LOUISVILLE, KY - APRIL 10: A law enforcement officer carries a roll of crime scene tape after a gunman opened fire at the Old National Bank building on April 10, 2023 in Louisville, Kentucky. According to reports, there are multiple fatalities and injuries. The shooter died at the scene.

(Photo by Luke Sharrett/Getty Images)

CCJ’s funders have supported racial justice initiatives similar to those found in the DOJs roadmap.

Arnold Ventures, a for-profit philanthropy outfit and one of the largest funders of the CCJ, donated $175,075 to the Bail Project between 2018 and 2019, according to its grant database. It also  gave more than $2.3 million to CCJ between 2020 and 2024.

The Bail Project is a group that bonds people out of jail. The organization’s Indianapolis chapter bailed out a man with an extensive criminal history who went on to commit a homicide in 2021, Fox 59 reported.

Bail funds across the country have released individuals who later went on to commit violent crimes.

Arnold Ventures has also poured millions into other efforts promoting racial equity in the criminal justice system, according to its grant database.
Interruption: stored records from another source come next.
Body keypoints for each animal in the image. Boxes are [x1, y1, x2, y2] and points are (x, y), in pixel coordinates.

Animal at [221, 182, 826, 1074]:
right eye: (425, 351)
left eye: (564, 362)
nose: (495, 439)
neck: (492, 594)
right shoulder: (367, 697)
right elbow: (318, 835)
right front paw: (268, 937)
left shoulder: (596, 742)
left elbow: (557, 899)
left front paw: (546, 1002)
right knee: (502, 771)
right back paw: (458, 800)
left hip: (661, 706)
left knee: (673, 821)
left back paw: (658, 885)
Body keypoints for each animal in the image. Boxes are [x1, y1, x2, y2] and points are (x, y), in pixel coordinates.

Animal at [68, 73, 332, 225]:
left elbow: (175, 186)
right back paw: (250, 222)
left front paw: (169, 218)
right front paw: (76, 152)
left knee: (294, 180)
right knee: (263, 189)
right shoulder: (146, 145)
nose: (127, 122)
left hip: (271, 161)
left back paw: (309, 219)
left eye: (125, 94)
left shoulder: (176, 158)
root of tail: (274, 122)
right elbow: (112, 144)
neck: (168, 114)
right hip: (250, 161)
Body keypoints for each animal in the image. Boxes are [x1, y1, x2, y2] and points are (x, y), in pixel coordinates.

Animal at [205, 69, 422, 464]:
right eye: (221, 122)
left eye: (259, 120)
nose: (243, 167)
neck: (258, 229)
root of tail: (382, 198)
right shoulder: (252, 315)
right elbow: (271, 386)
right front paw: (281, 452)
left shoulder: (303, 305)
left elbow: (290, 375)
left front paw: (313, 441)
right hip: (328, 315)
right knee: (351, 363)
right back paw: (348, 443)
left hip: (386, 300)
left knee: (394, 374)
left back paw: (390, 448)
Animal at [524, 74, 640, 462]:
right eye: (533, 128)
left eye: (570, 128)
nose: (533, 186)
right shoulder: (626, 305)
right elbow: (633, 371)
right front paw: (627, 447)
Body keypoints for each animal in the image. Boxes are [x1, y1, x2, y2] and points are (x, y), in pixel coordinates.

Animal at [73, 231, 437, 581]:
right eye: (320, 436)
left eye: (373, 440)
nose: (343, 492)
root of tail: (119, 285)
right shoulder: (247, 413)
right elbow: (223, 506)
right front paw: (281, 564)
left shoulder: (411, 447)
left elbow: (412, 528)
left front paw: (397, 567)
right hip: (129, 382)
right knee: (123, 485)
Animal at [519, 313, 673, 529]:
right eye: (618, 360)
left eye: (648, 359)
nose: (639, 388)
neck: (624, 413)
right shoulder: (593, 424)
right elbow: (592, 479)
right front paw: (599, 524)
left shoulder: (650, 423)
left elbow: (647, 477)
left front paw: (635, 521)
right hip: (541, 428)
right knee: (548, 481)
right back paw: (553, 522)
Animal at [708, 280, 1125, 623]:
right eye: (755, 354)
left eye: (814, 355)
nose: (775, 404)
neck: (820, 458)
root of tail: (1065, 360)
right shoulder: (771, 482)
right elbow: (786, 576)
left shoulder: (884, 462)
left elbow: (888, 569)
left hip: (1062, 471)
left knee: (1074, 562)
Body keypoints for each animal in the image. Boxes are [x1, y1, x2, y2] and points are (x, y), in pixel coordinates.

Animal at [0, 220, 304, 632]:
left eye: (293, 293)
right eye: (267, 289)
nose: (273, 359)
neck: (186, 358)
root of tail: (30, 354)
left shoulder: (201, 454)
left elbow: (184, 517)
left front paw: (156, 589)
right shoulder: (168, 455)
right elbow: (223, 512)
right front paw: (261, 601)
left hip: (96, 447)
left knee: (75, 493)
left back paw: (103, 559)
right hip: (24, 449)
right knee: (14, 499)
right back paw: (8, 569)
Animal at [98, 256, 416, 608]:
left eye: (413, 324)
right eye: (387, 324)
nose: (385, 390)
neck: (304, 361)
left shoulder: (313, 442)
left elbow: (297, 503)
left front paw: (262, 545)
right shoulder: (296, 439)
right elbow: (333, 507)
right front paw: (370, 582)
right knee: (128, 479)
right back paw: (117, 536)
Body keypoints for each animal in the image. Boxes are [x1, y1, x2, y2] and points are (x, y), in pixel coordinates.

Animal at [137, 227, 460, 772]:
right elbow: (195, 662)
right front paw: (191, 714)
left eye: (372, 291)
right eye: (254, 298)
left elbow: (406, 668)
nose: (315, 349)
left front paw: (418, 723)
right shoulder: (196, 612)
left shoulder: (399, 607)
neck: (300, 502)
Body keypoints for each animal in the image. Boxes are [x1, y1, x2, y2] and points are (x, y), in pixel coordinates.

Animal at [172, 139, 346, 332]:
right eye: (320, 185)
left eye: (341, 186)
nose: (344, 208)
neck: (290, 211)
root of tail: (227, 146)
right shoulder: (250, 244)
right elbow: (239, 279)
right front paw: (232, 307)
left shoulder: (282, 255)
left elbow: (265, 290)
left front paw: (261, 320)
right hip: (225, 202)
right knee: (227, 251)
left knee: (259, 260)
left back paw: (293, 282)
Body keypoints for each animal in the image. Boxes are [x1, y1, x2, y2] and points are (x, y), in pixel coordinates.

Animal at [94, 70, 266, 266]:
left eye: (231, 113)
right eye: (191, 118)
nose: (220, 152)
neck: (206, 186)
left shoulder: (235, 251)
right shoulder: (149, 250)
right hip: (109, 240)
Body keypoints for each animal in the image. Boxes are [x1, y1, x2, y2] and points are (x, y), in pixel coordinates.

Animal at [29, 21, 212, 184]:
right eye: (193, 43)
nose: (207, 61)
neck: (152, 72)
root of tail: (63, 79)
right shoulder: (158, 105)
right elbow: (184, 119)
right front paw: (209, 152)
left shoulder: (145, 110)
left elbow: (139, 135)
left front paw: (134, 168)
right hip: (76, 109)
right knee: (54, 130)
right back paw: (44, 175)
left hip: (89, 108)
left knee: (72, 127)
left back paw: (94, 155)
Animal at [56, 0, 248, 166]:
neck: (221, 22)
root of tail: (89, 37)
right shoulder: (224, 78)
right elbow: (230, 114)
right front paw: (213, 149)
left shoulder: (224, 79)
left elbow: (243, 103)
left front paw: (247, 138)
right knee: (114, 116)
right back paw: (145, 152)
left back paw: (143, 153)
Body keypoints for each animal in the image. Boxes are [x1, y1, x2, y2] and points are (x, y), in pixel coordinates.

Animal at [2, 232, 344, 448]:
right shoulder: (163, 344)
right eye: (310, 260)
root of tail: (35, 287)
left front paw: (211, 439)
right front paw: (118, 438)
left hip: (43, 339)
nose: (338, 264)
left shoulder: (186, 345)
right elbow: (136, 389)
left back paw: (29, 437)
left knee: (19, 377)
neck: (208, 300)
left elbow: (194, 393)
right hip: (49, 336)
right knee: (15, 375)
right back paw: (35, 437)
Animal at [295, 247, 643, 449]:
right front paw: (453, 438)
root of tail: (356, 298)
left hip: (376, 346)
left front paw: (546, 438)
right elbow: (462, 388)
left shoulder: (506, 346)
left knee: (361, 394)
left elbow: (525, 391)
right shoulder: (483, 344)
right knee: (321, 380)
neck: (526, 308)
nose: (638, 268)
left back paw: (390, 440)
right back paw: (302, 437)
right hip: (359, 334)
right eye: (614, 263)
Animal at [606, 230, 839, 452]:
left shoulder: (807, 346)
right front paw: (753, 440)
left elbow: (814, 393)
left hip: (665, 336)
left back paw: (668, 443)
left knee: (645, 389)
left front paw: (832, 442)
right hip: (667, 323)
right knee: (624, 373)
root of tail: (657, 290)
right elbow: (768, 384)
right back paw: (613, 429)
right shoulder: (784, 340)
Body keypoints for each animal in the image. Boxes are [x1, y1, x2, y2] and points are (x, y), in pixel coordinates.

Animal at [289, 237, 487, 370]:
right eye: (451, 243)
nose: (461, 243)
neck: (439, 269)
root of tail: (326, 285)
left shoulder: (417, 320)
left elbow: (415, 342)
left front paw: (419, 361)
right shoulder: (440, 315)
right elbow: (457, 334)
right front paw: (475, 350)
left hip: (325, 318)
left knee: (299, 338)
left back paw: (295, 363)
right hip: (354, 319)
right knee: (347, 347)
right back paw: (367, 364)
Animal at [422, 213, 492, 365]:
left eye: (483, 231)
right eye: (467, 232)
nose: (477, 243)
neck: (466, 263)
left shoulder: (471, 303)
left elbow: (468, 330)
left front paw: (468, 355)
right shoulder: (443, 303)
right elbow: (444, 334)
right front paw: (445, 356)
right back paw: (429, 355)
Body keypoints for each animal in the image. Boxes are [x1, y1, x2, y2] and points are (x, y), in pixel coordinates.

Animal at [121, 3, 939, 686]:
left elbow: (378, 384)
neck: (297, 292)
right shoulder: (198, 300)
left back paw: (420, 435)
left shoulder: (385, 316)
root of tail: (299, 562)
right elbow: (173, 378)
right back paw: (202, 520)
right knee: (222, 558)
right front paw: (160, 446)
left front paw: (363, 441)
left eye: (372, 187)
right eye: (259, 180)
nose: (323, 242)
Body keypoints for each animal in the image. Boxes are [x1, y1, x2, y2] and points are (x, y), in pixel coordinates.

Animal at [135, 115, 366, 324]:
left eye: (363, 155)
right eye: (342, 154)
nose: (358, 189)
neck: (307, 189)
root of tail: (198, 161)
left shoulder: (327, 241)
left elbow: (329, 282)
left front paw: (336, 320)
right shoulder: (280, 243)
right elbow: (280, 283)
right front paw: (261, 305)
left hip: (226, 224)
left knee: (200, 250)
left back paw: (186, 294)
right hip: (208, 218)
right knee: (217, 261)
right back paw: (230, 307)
The organization, for example, gave $512,500 to the University of Pittsburgh in 2022 to “support the advancement of racially equitable policies and practicies [sic] in prosecutors’ offices.” One of the grants Arnold Ventures gave to the CCJ was to aid it in “identifying reforms that can safely reduce incarceration and racial disparities.”

The Ford Foundation, another major supporter of the CCJ, has been working to reduce the number of people sent to prison in light of “the disproportionate and brutal impact of the criminal justice system on poor, Black and Latinx communities.” The foundation doesn’t focus on reducing the number of crimes committed but rather on reducing the number of convicts sentenced to prison, according to its website.

The Ford Foundation gave the CCJ $200,000 in 2021 “for research and communications … to simultaneously reduce racial and ethnic disparities and correctional populations,” according to the organization’s tax filing.

Pew Charitable Trusts, another of the CCJ’s backers, boasts about working on “reducing admissions to and the length of time people spend in jail” and “identifying and reforming policies and practices that contribute to disparities based on gender, race, class, ability, and ethnicity.”

The MacArthur Foundation, similarly, funded a program dedicated to reducing jail populations across the country by 50% by 2025. Cities that received funding to reduce their incarcerated populations saw significant increases in violent crime.

The DOJ, Pew Charitable Trusts, the David Rockefeller Fund, the Ford Foundation, Just Trust and Arnold Ventures did not respond to the DCNF’s requests for comment.